» TEXT SEGMENT:
+ + +

Let’s write a Real-Time Operating System(RTOS) (Part4: Concurrency and interrupt management)

Introduction

In the previous article, I showed you how to use PendSV interrupts to implement multithreading, and finally got through the most difficult part of the ARM architecture. Now, I can show you how to step a little into the world of operating systems that you are familiar with, that is, the concurrency of multithreading and interrupt management.

Concurrency and race conditions in operating systems

Imagine what would happen if two threads in an RTOS change a global resource at the same time?

For example, thread A wants to write data to an address, and thread B also happens to write data to an address. What would happen in this case? Obviously, the final result is that the second thread to complete the write wins.

To give a more detailed example, what would happen if two threads increment a variable at the same time?

For a opeartion counter++, consider the following situation: Assume that counter is equal to 0, and two threads read the value of the counter variable and increment it at the same time. We should think that counter should be equal to 2, but in fact, counter will be equal to 1. We call this problem caused by thread competition a race condition.

counter++:

1. Thread A reads counter = 0
2. Thread A increments counter to registers
3. Thread A writes back counter = 1
4. Final counter value from Thread A: 1
5. Thread B reads counter = 0, assume it is happened at the same time.
6. Thread B increments counter to registers
7. Thread B writes back counter = 1
8. Final counter value from Thread B: 1
9. Race Condition Occurs:Expected counter value: 2, Actual counter value:1

A race condition usually occurs as a shared access to resources. When two threads access the same resource, the possibility of mixing up always exists.

Therefore,I give two suggestions:

1. Whenever possible, avoid sharing resources. The most direct way to achieve this is to reduce the use of global variables. If we use global variables, we must consider whether it will cause multiple threads to access concurrently. However, in actual development, this is actually aThis is a luxury, because hardware resources are inherently shared, and sometimes global variables have to be used for memory.
2. Access to shared resources must be explicitly managed. We must ensure that only one thread accesses a shared resource at a time.

So, how do we do this?

Critical Sections and Atomic Operations

In multithreading and concurrent computing, shared resources — often called critical resources — must be carefully managed to ensure only one thread can access them at a time. To achieve this, we rely on critical sections and atomic operations, both of which prevent interruptions during execution.

+ + +

» TASKS TO COMPLETE:
a) From the RTOS article, return the passage starting at "Introduction" and ending at "the write wins.", copied word for word.
b) Decide whether each statement agrees with the RTOS article, answering yes or no and quoting the deciding words.
(i) In the counter example, the actual final value of counter is 2.
(ii) When two threads write data to an address, the second thread to complete the write wins.
(iii) The most direct way to avoid sharing resources is to reduce the use of global variables.
c) Answer these questions using the RTOS article.
(i) What kind of interrupts did the previous article use to implement multithreading?
(ii) What name is given to the problem caused by thread competition?
(iii) What are shared resources often called?

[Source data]
+ + +

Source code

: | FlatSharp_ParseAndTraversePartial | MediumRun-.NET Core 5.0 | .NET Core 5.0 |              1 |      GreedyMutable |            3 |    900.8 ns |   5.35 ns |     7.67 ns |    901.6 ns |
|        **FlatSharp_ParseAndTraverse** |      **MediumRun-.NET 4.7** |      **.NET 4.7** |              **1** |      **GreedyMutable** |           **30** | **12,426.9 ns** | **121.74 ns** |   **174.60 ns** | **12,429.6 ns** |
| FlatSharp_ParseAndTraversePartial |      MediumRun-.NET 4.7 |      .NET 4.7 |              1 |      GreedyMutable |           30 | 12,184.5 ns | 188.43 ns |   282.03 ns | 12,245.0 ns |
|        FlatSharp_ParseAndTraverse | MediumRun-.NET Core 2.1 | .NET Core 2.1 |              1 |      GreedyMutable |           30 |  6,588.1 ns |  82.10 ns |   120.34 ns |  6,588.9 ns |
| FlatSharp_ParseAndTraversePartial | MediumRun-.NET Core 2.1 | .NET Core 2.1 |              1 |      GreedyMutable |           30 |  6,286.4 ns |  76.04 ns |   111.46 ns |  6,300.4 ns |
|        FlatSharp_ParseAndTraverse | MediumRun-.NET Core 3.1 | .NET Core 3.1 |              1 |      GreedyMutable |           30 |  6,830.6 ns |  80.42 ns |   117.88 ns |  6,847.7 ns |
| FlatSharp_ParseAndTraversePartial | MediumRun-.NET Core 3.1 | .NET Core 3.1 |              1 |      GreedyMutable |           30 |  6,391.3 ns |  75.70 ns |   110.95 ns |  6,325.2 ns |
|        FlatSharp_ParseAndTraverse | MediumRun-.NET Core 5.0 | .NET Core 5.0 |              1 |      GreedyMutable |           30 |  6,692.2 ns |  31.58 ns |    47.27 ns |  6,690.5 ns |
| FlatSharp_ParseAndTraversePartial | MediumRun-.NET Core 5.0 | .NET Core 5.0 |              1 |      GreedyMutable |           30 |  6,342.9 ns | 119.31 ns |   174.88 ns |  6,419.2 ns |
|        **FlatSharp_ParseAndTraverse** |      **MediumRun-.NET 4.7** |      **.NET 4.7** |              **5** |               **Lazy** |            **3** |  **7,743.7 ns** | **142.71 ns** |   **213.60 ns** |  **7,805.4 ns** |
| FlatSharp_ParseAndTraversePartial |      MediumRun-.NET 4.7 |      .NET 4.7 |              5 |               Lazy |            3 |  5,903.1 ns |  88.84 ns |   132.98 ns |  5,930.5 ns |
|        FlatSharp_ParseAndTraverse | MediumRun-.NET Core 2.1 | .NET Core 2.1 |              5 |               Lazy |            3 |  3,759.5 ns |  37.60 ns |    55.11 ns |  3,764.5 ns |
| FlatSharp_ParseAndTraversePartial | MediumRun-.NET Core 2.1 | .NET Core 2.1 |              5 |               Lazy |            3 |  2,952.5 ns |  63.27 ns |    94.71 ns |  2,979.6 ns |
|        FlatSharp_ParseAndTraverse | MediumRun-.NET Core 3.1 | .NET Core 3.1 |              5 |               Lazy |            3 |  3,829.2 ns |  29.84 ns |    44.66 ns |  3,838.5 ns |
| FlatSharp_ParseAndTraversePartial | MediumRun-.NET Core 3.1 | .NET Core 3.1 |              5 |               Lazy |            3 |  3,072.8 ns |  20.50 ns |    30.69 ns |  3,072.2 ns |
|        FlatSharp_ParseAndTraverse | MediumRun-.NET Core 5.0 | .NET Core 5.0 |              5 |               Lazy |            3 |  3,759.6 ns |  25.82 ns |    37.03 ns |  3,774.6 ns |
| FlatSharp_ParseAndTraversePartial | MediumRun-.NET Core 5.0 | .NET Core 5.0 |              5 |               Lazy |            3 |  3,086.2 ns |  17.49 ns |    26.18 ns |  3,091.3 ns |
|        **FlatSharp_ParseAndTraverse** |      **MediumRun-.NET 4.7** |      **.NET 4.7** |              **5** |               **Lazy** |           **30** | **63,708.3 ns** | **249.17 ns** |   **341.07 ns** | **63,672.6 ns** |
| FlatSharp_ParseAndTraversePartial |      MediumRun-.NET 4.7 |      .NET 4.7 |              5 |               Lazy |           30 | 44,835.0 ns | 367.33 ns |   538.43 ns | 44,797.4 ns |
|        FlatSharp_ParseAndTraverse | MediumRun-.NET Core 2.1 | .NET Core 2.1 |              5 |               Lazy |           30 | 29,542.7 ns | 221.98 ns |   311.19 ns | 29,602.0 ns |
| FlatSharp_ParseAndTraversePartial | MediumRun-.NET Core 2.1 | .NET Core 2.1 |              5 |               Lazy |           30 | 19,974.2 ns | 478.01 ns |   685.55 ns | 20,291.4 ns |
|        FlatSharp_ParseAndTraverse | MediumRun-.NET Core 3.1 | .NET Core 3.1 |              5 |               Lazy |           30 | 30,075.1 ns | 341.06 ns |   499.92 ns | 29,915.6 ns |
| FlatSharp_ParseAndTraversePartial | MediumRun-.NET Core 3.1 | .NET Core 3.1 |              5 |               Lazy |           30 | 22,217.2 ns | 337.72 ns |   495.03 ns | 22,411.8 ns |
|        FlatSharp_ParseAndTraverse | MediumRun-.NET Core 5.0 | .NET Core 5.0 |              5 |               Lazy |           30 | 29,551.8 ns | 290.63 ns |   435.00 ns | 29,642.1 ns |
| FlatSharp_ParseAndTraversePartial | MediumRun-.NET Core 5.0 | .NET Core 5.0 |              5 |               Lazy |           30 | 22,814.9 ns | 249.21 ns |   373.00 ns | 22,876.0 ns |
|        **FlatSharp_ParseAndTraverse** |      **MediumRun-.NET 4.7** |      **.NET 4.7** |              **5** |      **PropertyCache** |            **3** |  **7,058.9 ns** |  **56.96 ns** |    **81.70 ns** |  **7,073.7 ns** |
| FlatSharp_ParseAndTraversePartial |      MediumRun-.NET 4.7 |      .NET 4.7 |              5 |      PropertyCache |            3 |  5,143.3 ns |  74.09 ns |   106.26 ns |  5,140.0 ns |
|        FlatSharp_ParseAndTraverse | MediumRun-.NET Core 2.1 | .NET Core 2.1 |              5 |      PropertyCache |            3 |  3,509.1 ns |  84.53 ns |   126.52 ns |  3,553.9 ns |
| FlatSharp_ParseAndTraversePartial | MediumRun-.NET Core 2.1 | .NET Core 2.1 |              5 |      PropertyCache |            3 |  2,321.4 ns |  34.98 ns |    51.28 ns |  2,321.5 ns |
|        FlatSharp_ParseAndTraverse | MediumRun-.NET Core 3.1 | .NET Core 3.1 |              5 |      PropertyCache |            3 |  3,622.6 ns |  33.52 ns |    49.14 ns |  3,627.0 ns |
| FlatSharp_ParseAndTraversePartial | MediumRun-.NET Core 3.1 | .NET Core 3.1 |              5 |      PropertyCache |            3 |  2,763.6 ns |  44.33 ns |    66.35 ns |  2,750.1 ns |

+ + +

» ANSWERS IN ORDER:
a)
Introduction

In the previous article, I showed you how to use PendSV interrupts to implement multithreading, and finally got through the most difficult part of the ARM architecture. Now, I can show you how to step a little into the world of operating systems that you are familiar with, that is, the concurrency of multithreading and interrupt management.

Concurrency and race conditions in operating systems

Imagine what would happen if two threads in an RTOS change a global resource at the same time?

For example, thread A wants to write data to an address, and thread B also happens to write data to an address. What would happen in this case? Obviously, the final result is that the second thread to complete the write wins.

b)
(i) No: "Expected counter value: 2, Actual counter value:1"
(ii) Yes: "the final result is that the second thread to complete the write wins."
(iii) Yes: "The most direct way to achieve this is to reduce the use of global variables."

c)
(i) PendSV interrupts
(ii) A race condition
(iii) Critical resources